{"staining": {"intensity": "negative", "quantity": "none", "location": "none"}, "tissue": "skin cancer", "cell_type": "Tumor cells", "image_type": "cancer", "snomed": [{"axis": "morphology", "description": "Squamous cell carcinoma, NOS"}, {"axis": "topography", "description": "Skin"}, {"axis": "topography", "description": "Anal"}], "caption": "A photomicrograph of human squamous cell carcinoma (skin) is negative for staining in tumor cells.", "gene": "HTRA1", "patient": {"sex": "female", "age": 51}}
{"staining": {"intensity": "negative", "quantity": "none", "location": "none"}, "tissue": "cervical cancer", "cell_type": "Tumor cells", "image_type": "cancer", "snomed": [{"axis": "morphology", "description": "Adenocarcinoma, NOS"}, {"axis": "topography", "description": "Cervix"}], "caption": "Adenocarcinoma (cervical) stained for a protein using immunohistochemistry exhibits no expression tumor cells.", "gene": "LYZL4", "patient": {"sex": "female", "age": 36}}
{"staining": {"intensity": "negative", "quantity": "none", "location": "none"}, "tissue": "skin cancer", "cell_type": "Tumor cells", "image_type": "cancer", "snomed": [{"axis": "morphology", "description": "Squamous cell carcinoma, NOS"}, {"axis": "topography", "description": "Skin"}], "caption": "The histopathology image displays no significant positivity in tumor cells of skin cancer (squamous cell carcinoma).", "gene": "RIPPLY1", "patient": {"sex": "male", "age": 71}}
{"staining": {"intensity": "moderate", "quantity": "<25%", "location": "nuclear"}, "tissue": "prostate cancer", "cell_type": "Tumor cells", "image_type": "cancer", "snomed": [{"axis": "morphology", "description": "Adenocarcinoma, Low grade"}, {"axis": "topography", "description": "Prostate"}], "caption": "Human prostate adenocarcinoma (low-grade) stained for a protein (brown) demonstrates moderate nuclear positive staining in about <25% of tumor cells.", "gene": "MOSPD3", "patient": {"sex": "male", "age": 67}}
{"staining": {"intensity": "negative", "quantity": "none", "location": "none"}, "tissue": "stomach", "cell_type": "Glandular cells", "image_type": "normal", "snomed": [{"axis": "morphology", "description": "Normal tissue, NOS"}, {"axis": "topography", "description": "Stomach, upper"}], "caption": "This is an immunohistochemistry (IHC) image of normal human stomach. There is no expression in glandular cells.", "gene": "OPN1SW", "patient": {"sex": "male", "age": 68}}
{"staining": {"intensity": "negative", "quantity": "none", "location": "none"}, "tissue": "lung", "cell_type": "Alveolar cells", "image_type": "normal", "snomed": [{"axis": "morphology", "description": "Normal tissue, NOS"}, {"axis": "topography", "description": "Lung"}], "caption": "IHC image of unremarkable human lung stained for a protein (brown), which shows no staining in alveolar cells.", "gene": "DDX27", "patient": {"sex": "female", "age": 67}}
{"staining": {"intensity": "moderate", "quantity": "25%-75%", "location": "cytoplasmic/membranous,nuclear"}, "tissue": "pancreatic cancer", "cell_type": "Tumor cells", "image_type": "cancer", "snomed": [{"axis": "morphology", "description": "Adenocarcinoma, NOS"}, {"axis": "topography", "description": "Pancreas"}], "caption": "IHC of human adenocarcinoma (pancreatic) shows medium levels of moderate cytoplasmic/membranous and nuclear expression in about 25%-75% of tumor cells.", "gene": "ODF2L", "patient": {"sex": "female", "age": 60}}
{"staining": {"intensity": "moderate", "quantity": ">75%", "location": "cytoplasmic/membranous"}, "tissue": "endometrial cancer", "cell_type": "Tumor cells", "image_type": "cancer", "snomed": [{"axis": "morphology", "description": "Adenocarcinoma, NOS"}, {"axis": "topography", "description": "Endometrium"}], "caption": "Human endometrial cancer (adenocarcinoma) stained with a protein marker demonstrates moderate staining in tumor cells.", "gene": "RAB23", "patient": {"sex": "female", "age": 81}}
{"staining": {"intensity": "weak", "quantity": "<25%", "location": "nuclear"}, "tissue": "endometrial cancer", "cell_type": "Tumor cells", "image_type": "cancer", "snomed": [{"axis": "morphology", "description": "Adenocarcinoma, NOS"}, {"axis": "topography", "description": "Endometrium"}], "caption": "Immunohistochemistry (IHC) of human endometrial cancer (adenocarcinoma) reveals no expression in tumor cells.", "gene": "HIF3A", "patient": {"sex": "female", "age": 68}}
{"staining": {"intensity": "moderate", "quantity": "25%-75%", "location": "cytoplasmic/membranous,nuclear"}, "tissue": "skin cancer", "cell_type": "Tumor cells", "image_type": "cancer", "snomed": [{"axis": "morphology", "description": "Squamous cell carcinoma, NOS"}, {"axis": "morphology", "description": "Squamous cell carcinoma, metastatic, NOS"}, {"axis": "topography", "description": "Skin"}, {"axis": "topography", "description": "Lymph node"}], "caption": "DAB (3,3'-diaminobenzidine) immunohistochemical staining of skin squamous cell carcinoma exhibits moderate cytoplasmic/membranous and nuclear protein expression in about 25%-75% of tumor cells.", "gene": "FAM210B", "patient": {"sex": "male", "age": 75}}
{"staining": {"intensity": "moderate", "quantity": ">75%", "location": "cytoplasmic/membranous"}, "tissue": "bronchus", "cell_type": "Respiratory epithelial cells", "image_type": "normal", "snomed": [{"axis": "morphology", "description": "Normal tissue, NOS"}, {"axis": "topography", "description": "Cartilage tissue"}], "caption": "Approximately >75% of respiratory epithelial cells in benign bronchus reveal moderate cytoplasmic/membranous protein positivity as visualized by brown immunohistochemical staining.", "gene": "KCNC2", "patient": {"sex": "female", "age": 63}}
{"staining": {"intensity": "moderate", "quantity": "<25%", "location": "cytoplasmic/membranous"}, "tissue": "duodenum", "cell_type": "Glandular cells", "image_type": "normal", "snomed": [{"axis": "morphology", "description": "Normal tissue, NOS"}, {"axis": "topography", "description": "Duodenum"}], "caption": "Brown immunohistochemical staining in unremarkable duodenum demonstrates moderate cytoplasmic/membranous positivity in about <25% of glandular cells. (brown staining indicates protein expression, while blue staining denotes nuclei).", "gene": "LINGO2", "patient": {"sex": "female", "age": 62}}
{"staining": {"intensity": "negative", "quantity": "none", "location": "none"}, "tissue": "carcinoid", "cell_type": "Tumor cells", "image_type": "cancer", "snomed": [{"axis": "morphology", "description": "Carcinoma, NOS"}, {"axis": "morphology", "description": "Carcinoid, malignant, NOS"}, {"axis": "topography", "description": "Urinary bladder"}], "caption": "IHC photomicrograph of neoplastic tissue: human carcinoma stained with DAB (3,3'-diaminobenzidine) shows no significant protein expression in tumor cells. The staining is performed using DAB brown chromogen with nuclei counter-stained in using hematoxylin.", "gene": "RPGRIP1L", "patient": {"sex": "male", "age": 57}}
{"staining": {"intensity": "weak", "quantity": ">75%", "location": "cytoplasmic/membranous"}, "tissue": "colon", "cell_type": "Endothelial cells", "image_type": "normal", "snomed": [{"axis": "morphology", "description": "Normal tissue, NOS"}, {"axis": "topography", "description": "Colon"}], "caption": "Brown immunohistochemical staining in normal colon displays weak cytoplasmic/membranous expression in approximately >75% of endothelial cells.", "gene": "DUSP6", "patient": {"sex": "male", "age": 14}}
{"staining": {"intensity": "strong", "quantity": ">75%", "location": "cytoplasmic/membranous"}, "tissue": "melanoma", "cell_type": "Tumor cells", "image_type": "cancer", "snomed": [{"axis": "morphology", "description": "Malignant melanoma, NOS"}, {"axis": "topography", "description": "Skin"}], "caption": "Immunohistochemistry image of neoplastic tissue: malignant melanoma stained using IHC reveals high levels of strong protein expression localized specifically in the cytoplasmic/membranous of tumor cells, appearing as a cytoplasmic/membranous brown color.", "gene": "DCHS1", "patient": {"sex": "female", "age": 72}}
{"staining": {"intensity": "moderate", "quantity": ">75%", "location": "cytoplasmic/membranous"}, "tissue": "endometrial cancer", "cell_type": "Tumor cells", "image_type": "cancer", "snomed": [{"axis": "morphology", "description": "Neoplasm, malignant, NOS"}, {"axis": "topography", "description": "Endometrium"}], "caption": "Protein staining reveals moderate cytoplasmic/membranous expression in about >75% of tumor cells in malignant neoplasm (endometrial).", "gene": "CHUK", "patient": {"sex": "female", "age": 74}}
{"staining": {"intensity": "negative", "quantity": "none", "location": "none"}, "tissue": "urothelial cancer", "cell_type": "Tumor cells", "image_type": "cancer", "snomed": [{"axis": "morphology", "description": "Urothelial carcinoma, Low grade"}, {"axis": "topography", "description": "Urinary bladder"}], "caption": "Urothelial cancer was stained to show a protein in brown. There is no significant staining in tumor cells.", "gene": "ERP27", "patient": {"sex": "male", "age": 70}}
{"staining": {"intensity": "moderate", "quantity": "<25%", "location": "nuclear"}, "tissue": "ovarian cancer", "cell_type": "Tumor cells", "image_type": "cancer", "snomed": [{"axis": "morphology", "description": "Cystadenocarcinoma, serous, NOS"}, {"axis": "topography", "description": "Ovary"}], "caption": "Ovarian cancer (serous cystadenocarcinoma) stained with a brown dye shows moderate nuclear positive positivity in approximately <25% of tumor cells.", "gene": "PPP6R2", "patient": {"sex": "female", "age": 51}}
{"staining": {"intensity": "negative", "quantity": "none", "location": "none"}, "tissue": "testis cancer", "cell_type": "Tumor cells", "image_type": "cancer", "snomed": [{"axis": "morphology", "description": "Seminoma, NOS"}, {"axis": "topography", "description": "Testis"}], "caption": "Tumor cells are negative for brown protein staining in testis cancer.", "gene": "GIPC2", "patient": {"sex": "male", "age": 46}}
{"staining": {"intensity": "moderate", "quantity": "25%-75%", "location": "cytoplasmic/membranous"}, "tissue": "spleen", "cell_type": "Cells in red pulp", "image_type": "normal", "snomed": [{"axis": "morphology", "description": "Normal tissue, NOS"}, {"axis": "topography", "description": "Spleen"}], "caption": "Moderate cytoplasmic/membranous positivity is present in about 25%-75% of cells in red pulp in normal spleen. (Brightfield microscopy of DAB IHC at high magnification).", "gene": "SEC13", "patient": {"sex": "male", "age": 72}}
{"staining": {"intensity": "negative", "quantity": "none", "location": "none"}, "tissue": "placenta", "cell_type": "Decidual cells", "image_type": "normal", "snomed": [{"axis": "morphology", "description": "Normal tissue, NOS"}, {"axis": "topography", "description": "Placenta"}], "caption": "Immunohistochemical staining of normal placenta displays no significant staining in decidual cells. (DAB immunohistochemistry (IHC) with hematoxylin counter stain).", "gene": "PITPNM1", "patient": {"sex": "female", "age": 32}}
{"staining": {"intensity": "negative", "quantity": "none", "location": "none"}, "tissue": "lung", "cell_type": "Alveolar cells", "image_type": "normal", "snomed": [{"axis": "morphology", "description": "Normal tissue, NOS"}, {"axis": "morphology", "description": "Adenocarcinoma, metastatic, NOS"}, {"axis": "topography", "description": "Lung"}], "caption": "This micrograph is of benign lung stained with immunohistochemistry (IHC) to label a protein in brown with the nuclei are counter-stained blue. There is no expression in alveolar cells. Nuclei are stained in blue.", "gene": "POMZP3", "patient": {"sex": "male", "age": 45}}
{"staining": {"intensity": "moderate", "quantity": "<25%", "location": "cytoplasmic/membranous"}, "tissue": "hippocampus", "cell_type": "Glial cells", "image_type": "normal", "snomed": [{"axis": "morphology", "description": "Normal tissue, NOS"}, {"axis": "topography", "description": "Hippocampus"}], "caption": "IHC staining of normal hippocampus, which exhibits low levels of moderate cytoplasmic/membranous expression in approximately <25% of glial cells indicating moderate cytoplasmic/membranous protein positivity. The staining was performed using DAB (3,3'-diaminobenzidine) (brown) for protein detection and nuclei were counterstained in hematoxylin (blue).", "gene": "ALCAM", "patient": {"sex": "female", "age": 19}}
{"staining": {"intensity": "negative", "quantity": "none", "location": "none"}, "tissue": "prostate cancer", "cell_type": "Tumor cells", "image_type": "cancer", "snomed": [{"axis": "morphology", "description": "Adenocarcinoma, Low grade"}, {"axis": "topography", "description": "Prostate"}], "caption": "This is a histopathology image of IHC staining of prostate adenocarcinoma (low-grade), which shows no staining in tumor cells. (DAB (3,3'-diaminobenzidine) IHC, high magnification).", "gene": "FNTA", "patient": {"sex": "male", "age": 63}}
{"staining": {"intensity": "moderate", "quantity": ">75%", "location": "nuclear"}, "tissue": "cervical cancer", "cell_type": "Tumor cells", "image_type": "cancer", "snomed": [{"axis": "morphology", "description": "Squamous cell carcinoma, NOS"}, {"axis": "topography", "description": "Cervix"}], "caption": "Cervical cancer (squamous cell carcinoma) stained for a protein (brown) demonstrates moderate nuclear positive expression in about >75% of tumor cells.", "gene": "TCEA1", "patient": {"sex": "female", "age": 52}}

**PROBLEM REQUIREMENTS**
Determine how many lines in the records above have the string "Lung". Only the number should be returned.

**EXERCISE OUTPUT**
2